We could alternatively write: $$ \sum_{j = 1}^\infty \frac{1}{(2i - 1)^2 - (2j - 1)^2}$$ where i doesn't equal j. I used a numerical solver to solve for a few values of n, and the solution seems to be $-1/(4n^2)$ which fits with the problem, but I'd like to find a rigorous solution.

My attempts so far have involved simplifying the term in the sum in various was to see if I could find a way solve the problem, but I've had no luck.

Ex. The second equation can be simplified to $$\sum_{j=1}^\infty \frac {1} {4(i + j - 1)(i - j)} $$ but I'm not sure where to go from here.

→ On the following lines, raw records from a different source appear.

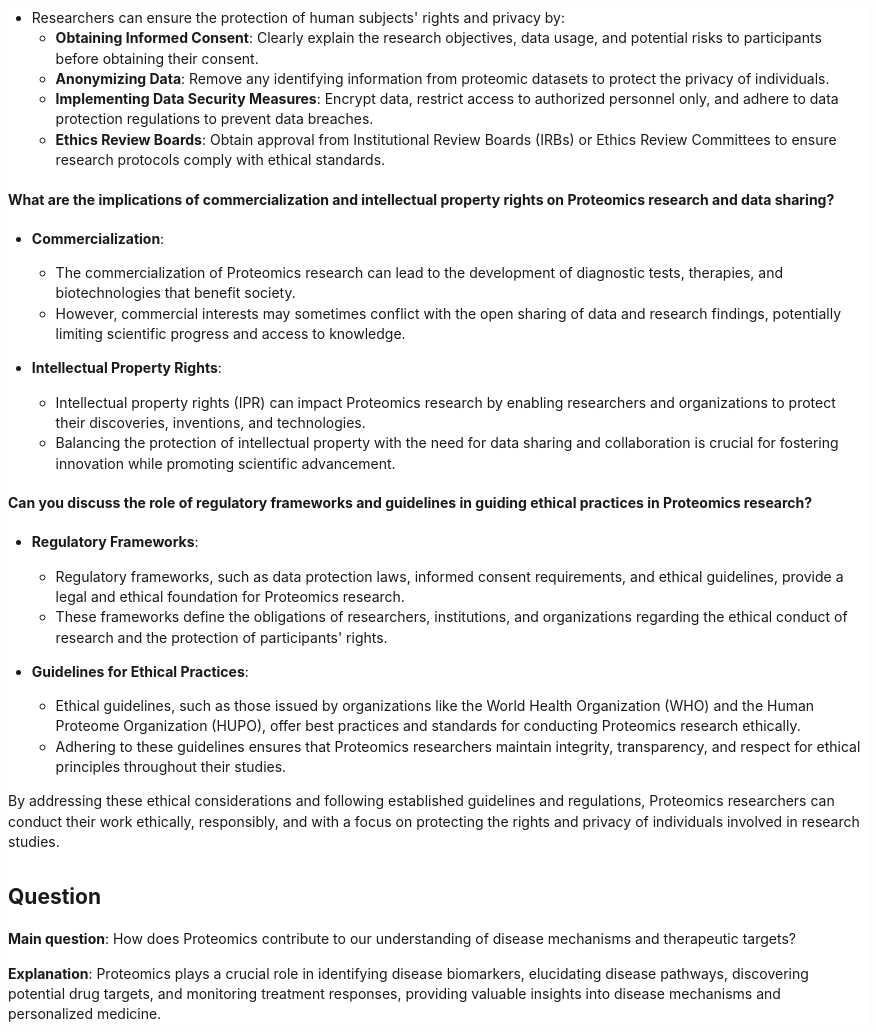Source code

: - Researchers can ensure the protection of human subjects' rights and privacy by:
  - **Obtaining Informed Consent**: Clearly explain the research objectives, data usage, and potential risks to participants before obtaining their consent.
  - **Anonymizing Data**: Remove any identifying information from proteomic datasets to protect the privacy of individuals.
  - **Implementing Data Security Measures**: Encrypt data, restrict access to authorized personnel only, and adhere to data protection regulations to prevent data breaches.
  - **Ethics Review Boards**: Obtain approval from Institutional Review Boards (IRBs) or Ethics Review Committees to ensure research protocols comply with ethical standards.

#### What are the implications of commercialization and intellectual property rights on Proteomics research and data sharing?

- **Commercialization**:
  - The commercialization of Proteomics research can lead to the development of diagnostic tests, therapies, and biotechnologies that benefit society.
  - However, commercial interests may sometimes conflict with the open sharing of data and research findings, potentially limiting scientific progress and access to knowledge.

- **Intellectual Property Rights**:
  - Intellectual property rights (IPR) can impact Proteomics research by enabling researchers and organizations to protect their discoveries, inventions, and technologies.
  - Balancing the protection of intellectual property with the need for data sharing and collaboration is crucial for fostering innovation while promoting scientific advancement.

#### Can you discuss the role of regulatory frameworks and guidelines in guiding ethical practices in Proteomics research?

- **Regulatory Frameworks**:
  - Regulatory frameworks, such as data protection laws, informed consent requirements, and ethical guidelines, provide a legal and ethical foundation for Proteomics research.
  - These frameworks define the obligations of researchers, institutions, and organizations regarding the ethical conduct of research and the protection of participants' rights.

- **Guidelines for Ethical Practices**:
  - Ethical guidelines, such as those issued by organizations like the World Health Organization (WHO) and the Human Proteome Organization (HUPO), offer best practices and standards for conducting Proteomics research ethically.
  - Adhering to these guidelines ensures that Proteomics researchers maintain integrity, transparency, and respect for ethical principles throughout their studies.

By addressing these ethical considerations and following established guidelines and regulations, Proteomics researchers can conduct their work ethically, responsibly, and with a focus on protecting the rights and privacy of individuals involved in research studies.

## Question
**Main question**: How does Proteomics contribute to our understanding of disease mechanisms and therapeutic targets?

**Explanation**: Proteomics plays a crucial role in identifying disease biomarkers, elucidating disease pathways, discovering potential drug targets, and monitoring treatment responses, providing valuable insights into disease mechanisms and personalized medicine.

I've also tried splitting the problem into two sections, one where m < n, and one where m > n, but again, I'm not sure how to continue.

Answer 1

Assume $N>i\geq1$. Starting by a partial fraction decomposition, one may write $$ \begin{align} &\sum_{j=1,\,j\neq i}^N\frac1{(2i-1)^2-(2j-1)^2} \\\\&=\frac1{4(2i-1)}\sum_{j=1,\,j\neq i}^N\left(\frac1{j+i-1}-\frac1{j-i}\right) \\\\&=\frac1{4(2i-1)}\left(\sum_{j=1}^N\frac1{j+i-1}-\frac1{2i-1}-\sum_{j=1,\,j\neq i}^N\frac1{j-i}\right) \\\\&=\frac1{4(2i-1)}\left(\sum_{\ell=i}^{N+i-1}\frac1{\ell}-\frac1{2i-1}-\sum_{j=1}^{i-1}\frac1{j-i}-\sum_{j=i+1}^N\frac1{j-i}\right) \\\\&=\frac1{4(2i-1)}\left(H_{N+i-1}-H_{i-1}-\frac1{2i-1}+H_{i-1}-H_{N-i}\right) \\\\&=-\frac1{4(2i-1)^2}+\frac1{4(2i-1)}\left(H_{N+i-1}-H_{N-i}\right) \end{align} $$ then, as $N \to \infty$,

$$ \sum_{j=1,\,j\neq i}^\infty\frac1{(2i-1)^2-(2j-1)^2}=-\frac1{4(2i-1)^2} $$

where $H_N$ is the harmonic number and where we have used $$ H_{N+i-1}-H_{N-i}=O\left(\frac1{N}\right) $$ as $N \to \infty$.

Answer 2

The case of all integers is $$ \sum_{m=1}^{n-1}\frac{1}{n^2-m^2}+\sum_{m=n+1}^{\infty}\frac{1}{n^2-m^2} = \frac{-3}{4n^2} $$ and the "odd" case is similar $$ \sum_{k=1}^{j-1}\frac{1}{(2j-1)^2-(2k-1)^2} +\sum_{k=j+1}^\infty\frac{1}{(2j-1)^2-(2k-1)^2} = \frac{-1}{4(2j-1)^2} $$ These may be computed with information about the "digamma" function $\psi(z) = \Gamma'(z)/\Gamma(z)$, namely: $$ \sum_{k=u}^v \frac{1}{a+k} = \psi(a+v+1)-\psi(a+u), \qquad\text{where }u<v\text{ integers and } a\text{ complex} $$ and $$ \psi(z) = \log z -\frac{1}{2z} + O\left(\frac{1}{z^2}\right)\text{ as } z \to +\infty $$

Answer 3

If we start with: $$ \cos\left(\frac{\pi x}{2}\right) = \prod_{k\geq 0}\left(1-\frac{x^2}{(2k+1)^2}\right) $$ we get, by considering the logarithmic derivative: $$ \frac{\pi}{4x}\cdot\tan\left(\frac{\pi x}{2}\right) = \sum_{k\geq 0}\frac{1}{(1+2k)^2-x^2}$$ that is a meromorphic function with a regular point in the origin and simple poles at the odd integers: the residue at $x=\pm(2K+1)$ is just $\mp\frac{1}{4K+2}$. We also have: $$\begin{eqnarray*} \sum_{\substack{k\geq 0 \\ k\neq K}}\frac{1}{(2k+1)^2-(2K+1)^2} &=& \lim_{x\to(2K+1)}\left(\frac{\pi}{4x}\cdot\tan\left(\frac{\pi x}{2}\right)-\frac{1}{(2K+1)^2-x^2}\right)\\&=&\lim_{x\to(2K+1)}\left(\frac{\pi}{4x}\cdot\tan\left(\frac{\pi x}{2}\right)-\frac{\frac{1}{4K+2}}{(2K+1)-x}-\frac{\frac{1}{4K+2}}{(2K+1)+x}\right)\\&=&\color{red}{-\frac{1}{(4K+2)^2}}\end{eqnarray*}$$ since we know in advance what the singular part at $x=2K+1$ is.